# What counts as an animal print dress?



## stitchmaker (Feb 1, 2014)

The lovely phone has given me an animal print dress as a good luck item.  What dress would that be?
QR designs don't count.  So left is the butterfly and the caveman tank.  Did one of those pass when you visit Katrina?

Also is there a list of one item that will only pass Katrina test.
For example the plaid cami dress is the only plaid dress that Katrina like.

I have my vertical jester tank and pants, Horizontal stripe red or gray pants.
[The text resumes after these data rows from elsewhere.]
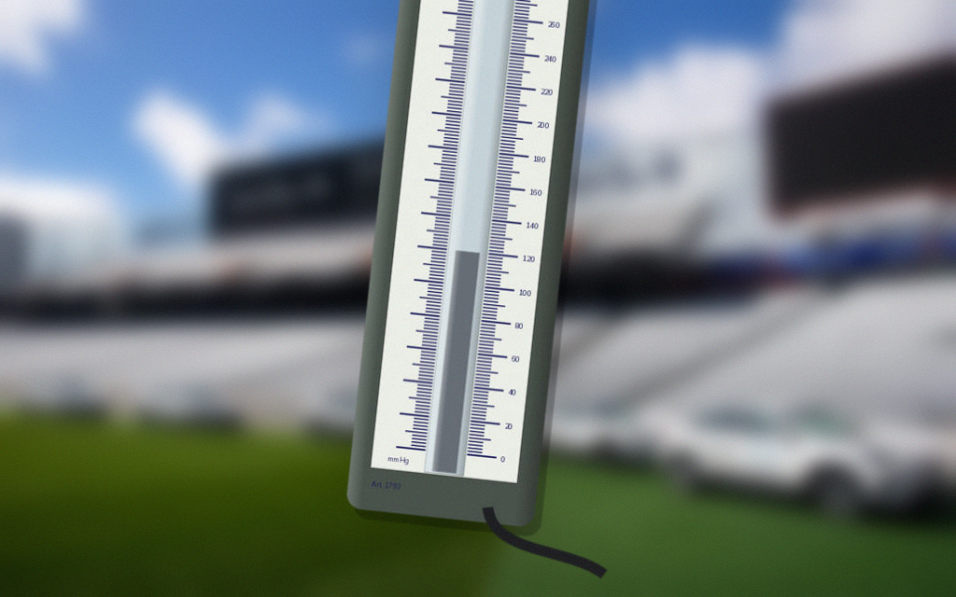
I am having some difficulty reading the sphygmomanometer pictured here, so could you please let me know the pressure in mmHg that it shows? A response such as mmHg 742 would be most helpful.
mmHg 120
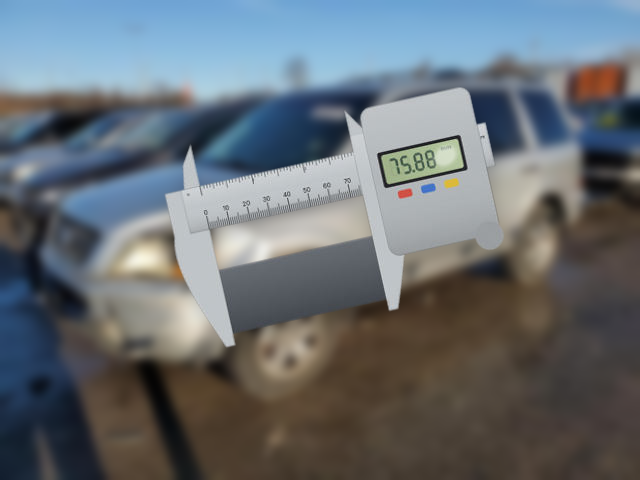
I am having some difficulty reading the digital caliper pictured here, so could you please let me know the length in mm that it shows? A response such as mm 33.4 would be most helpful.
mm 75.88
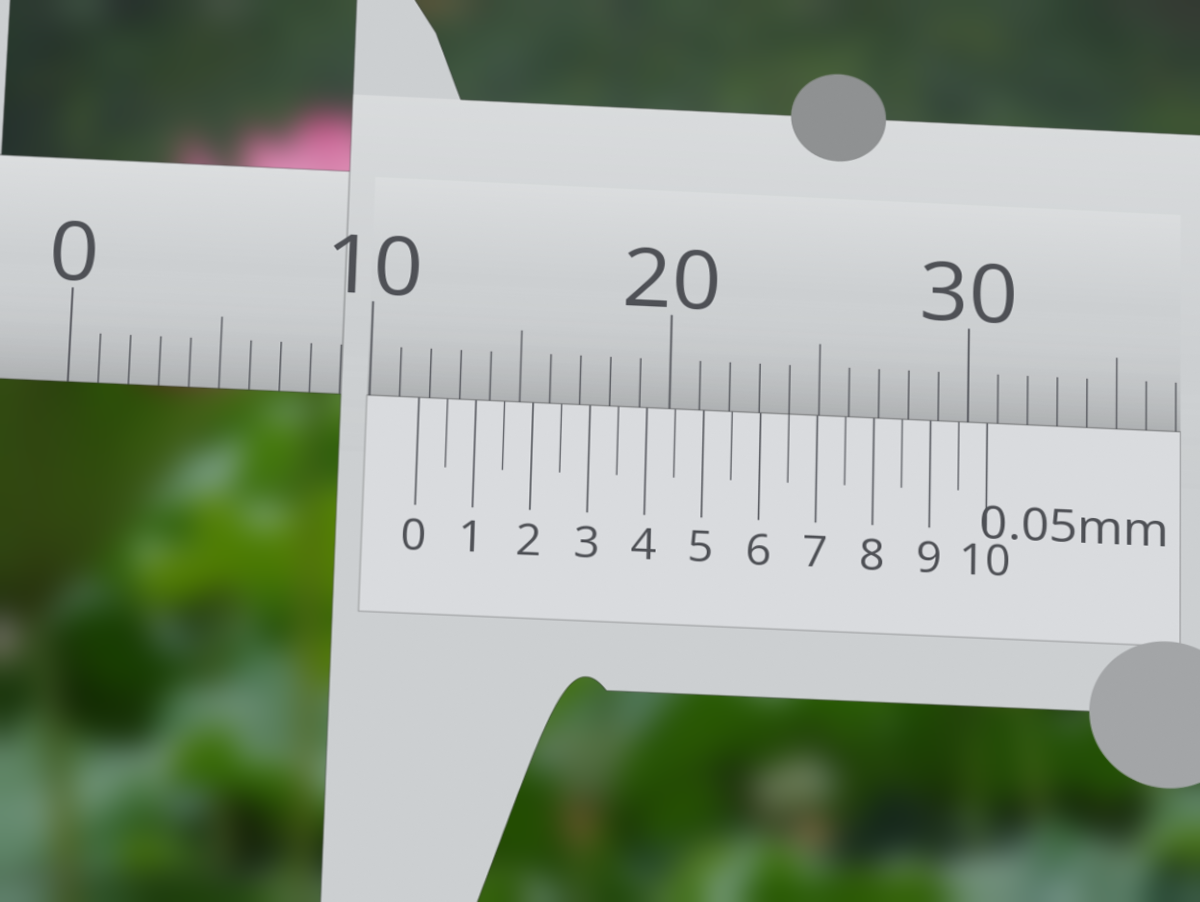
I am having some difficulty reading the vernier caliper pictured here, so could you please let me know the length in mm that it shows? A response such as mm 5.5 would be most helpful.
mm 11.65
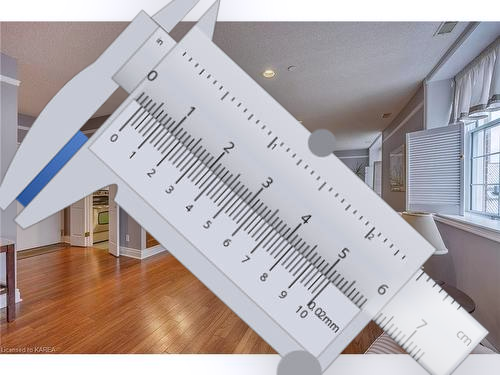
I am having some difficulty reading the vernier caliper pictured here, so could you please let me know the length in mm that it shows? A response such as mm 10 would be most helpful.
mm 2.5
Polka-dot dress that she requests alot.

Any help would be greatly appreciated.   I work on getting my 3rd extra game museum full of odd requests.

Prefer not to wear the tingle hood.


----------



## Ankhes (Feb 7, 2014)

Deer shirt, frog shirt, and maybe the bunny or chick tee!  That's all I can think of that such a request could mean other than Gracie Grace stuff.

ETA - but again, those aren't true prints, but silk-screened images.


----------



## stitchmaker (Feb 7, 2014)

I have the leopard tee,skirt and pants for animal print.  What I need to know is what dress is right.


----------



## stitchmaker (Mar 5, 2014)

Found out that it can be the cat dress or the fluffy tank dress.  Which is odd because they don't have an animal print on them.
Fluffy tank dress is the bunny dress.


----------



## Lollipop (Mar 5, 2014)

Maybe the ladybug tank, zebra shirt, and leopard shirt would work.


----------